In 1996 I lived in Quebec. An Anglophone in Quebec during that time was a defensive animal to say the least. I eventually found an outlet for my frustrations with linguistic isolation in writing. I wrote articles to counter the separatist propaganda I saw in the media, and then published them online. The Internet at that time was very primitive by today’s standards, and even things like pictures were new. I ended up writing articles on the Sympatico network news feeds, and they were derided by separatists across the province, and read extensively by everyone else with access to the Internet and interest in the topic. As I was not alone in my writing, we Federalist writers eventually uncovered the fact most of the separatist writers were government employees, and we made wonderful political hay exposing them. Many Parliamentarians thanked us for our unusual effort. From those experiences I learned the value of a clear political message and the value of using the media for delivering it. I also learned about astroturfing, the deliberate faking of public opinion for gain. We blogged before it was called blogging, and we made a difference.
Later I took that newfound political empowerment and used it to help the political campaigns of Reformers in Alberta, just after the party was formed. I volunteered design skills, and foot on the ground grunt work including some minor ghost writing. I don’t remember all the candidates I volunteered for, but I know Jason Kenny was one of them. I also built and donated a website to Calgary City Council member Ric McIver, (http://en.wikipedia.org/wiki/Ric_McIver) the infamous Dr. No.
More recently I have volunteered extensive graphic design work for The Pirate Party of Canada. I was slated to be a Candidate during the recent Federal election, but cash was too short to pay for the tracking and accounting requirements each candidate must meet to legally run. For those who don’t know, the Pirate Party is a group advocating for the modernization of digital rights, patent and copyright reform, and modernized privacy laws for Canadian citizens.
Most recently I volunteered to assist the campaign of Randall Garrison of the NDP. I didn’t do much, just signs on lawns, but it kept me feeling connected to Canada’s political pulse. The fact that he won made me feel even better.

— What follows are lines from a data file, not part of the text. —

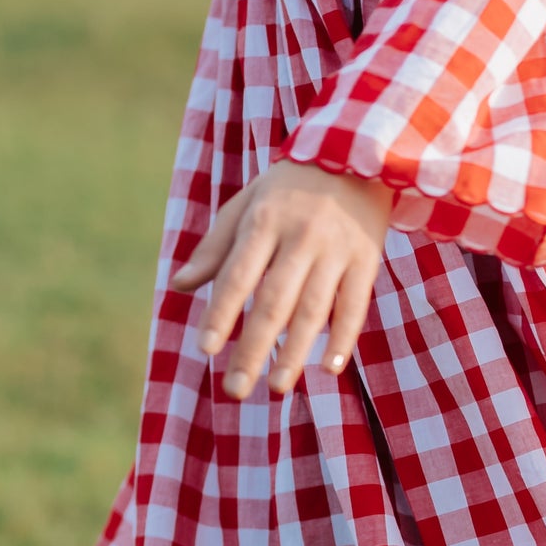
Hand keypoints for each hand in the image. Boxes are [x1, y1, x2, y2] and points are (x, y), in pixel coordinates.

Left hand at [171, 161, 391, 398]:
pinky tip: (328, 368)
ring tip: (276, 388)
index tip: (206, 349)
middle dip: (253, 349)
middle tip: (235, 389)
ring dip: (295, 353)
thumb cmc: (290, 187)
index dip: (221, 313)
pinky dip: (343, 338)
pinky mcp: (366, 261)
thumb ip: (215, 246)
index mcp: (264, 222)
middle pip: (273, 302)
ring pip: (313, 310)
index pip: (237, 276)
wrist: (358, 156)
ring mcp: (336, 251)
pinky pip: (354, 306)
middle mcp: (300, 238)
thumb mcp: (247, 204)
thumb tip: (179, 285)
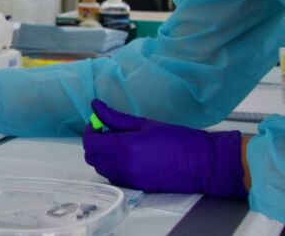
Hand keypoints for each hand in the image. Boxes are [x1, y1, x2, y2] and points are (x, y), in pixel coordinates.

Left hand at [83, 99, 246, 198]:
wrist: (203, 163)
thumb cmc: (178, 140)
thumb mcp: (144, 123)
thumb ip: (115, 117)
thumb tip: (96, 107)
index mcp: (125, 148)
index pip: (91, 143)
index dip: (90, 131)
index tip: (97, 123)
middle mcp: (124, 167)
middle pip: (93, 157)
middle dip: (95, 144)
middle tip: (108, 132)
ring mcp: (130, 179)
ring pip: (102, 168)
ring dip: (104, 156)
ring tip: (121, 143)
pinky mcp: (138, 187)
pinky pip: (115, 177)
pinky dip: (114, 167)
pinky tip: (129, 157)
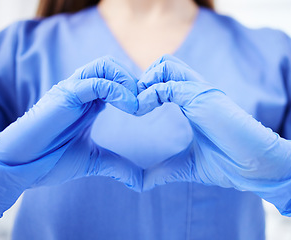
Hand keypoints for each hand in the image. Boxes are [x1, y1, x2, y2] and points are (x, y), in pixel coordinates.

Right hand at [0, 56, 141, 189]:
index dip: (134, 90)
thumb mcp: (92, 161)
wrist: (20, 168)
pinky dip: (117, 90)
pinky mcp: (64, 96)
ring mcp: (71, 91)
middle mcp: (80, 91)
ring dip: (126, 81)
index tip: (146, 108)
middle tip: (144, 104)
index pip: (114, 79)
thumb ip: (117, 165)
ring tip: (136, 105)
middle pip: (111, 65)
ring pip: (104, 66)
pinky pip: (95, 82)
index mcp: (87, 102)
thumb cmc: (50, 160)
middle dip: (132, 80)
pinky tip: (129, 107)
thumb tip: (139, 181)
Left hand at [136, 55, 290, 214]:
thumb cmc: (227, 164)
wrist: (256, 169)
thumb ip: (161, 170)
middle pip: (163, 64)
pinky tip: (142, 111)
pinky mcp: (203, 97)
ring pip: (165, 66)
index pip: (165, 79)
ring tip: (138, 107)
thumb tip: (137, 182)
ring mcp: (200, 91)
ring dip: (145, 82)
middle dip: (143, 80)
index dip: (145, 89)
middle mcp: (196, 91)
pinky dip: (149, 94)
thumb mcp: (185, 166)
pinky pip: (168, 85)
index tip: (133, 109)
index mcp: (193, 102)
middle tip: (134, 104)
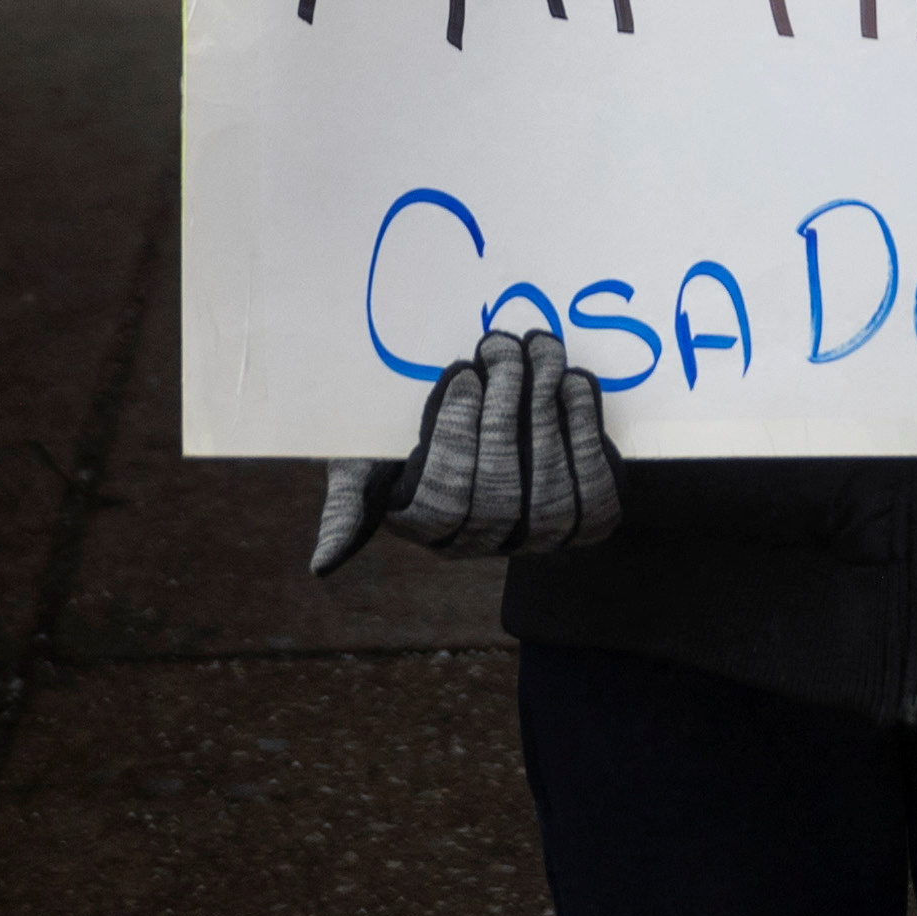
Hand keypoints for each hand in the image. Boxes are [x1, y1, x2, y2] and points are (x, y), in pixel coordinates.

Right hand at [306, 325, 623, 572]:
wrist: (478, 424)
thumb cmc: (408, 438)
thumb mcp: (364, 462)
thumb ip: (347, 504)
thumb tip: (322, 567)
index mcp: (421, 528)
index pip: (441, 501)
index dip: (458, 438)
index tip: (464, 377)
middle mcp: (480, 546)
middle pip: (501, 495)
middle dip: (507, 413)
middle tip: (506, 348)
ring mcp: (533, 540)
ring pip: (550, 497)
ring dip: (550, 416)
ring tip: (542, 353)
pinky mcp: (580, 524)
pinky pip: (594, 496)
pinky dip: (588, 437)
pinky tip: (573, 385)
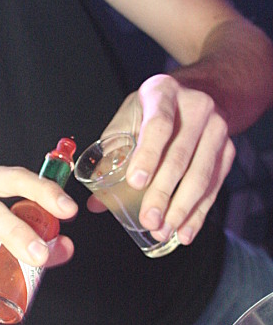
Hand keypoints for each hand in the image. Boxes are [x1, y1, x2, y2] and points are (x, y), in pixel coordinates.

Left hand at [99, 73, 234, 244]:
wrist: (198, 94)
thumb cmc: (153, 110)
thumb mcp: (129, 117)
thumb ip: (110, 154)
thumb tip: (96, 202)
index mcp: (164, 93)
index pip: (159, 125)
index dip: (147, 155)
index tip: (135, 183)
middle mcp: (196, 107)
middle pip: (180, 156)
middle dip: (163, 193)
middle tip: (149, 220)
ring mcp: (217, 129)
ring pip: (201, 175)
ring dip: (182, 208)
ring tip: (164, 231)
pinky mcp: (228, 150)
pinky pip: (214, 186)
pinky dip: (199, 212)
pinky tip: (185, 230)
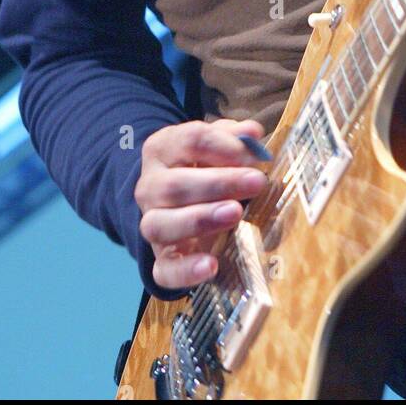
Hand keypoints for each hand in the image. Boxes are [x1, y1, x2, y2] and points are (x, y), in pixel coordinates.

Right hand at [135, 117, 267, 290]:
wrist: (177, 202)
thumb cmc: (203, 166)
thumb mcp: (216, 144)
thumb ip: (233, 137)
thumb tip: (252, 133)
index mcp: (163, 149)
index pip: (190, 141)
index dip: (224, 146)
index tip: (254, 155)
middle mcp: (149, 186)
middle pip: (174, 185)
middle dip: (218, 183)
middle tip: (256, 182)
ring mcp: (151, 223)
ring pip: (159, 225)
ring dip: (199, 219)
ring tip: (235, 213)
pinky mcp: (161, 259)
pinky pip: (163, 270)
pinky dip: (185, 271)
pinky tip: (211, 266)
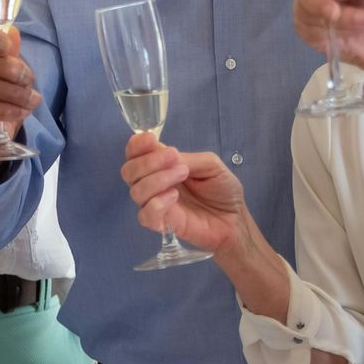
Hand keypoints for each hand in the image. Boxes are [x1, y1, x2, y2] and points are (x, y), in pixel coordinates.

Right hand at [119, 133, 268, 256]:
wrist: (235, 219)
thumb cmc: (222, 190)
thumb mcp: (210, 164)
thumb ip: (187, 158)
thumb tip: (167, 154)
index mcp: (161, 166)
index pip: (134, 154)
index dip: (136, 145)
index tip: (151, 140)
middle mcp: (153, 184)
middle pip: (128, 171)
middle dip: (148, 161)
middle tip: (174, 158)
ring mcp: (156, 204)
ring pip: (136, 191)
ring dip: (157, 178)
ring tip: (182, 174)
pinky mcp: (162, 224)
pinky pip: (145, 214)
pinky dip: (156, 203)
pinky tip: (174, 197)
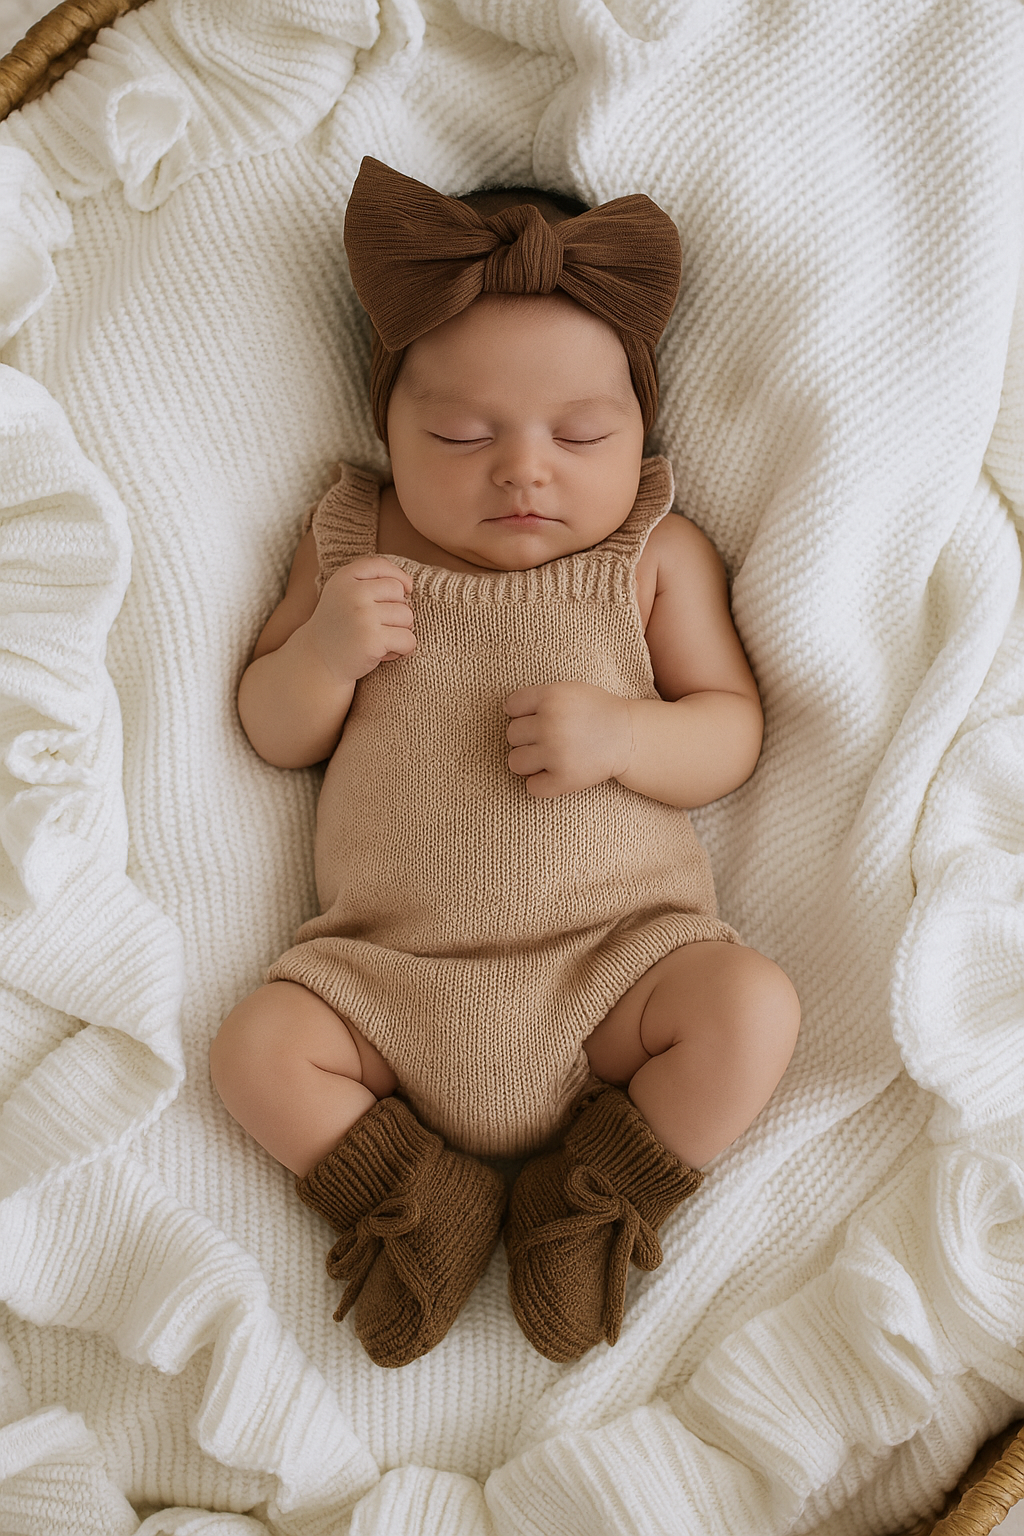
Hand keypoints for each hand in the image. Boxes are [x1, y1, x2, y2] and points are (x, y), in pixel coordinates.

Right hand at [308, 556, 414, 684]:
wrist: (319, 662)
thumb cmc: (340, 627)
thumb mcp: (344, 594)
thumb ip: (371, 581)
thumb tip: (409, 584)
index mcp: (344, 578)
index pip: (380, 566)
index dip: (397, 577)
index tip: (402, 591)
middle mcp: (352, 593)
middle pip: (398, 592)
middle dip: (397, 610)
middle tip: (380, 626)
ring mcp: (363, 616)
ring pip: (407, 616)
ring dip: (401, 631)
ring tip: (380, 639)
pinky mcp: (372, 640)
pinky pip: (408, 639)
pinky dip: (403, 649)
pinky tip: (385, 653)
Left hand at [504, 681, 633, 797]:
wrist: (628, 737)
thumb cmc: (594, 712)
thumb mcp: (568, 690)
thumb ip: (538, 697)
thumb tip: (506, 712)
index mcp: (551, 697)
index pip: (511, 707)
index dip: (522, 714)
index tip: (538, 718)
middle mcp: (551, 723)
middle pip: (512, 735)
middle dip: (527, 738)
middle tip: (549, 739)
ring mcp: (556, 752)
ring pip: (515, 762)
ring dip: (528, 762)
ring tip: (547, 758)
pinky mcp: (564, 779)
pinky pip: (532, 787)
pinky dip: (541, 784)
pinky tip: (554, 774)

I should mention as well, because of my early career in the hospitality industry, I met and chatted with pretty much every major Canadian politician worth knowing up to about 1992. Jean Chretien and I spoke about western alienation while I made his virgin Caesar, John Turner spoke at length on his wonderful baked Alaska, Lucien Buchard and I shared war stories regarding the huge scars we both have on our legs while I served him lobster at the Gaspe, Quebec, Lobster Festival, and Joe Clark laughed at me when I cut my hand on some broken glass. I became acutely aware that these famous people were just people, flaws and all … and that I don’t like Joe Clark very much.
As far as politics go, that’s about it. There are a few other things I could mention, but generally this paints a decent picture of what I have done and experienced politically.
As for organizations and team events, most of my life I have been volunteering for various arts groups large and small across Canada, being elected for various positions in them as my time with them warranted. In some of them I created newsletters for their members, to encourage better communication between the executive and the volunteers. Also, the aforementioned time in the hospitality industry gave me major experience helping organize major events of 1000+ attendees in a convention setting.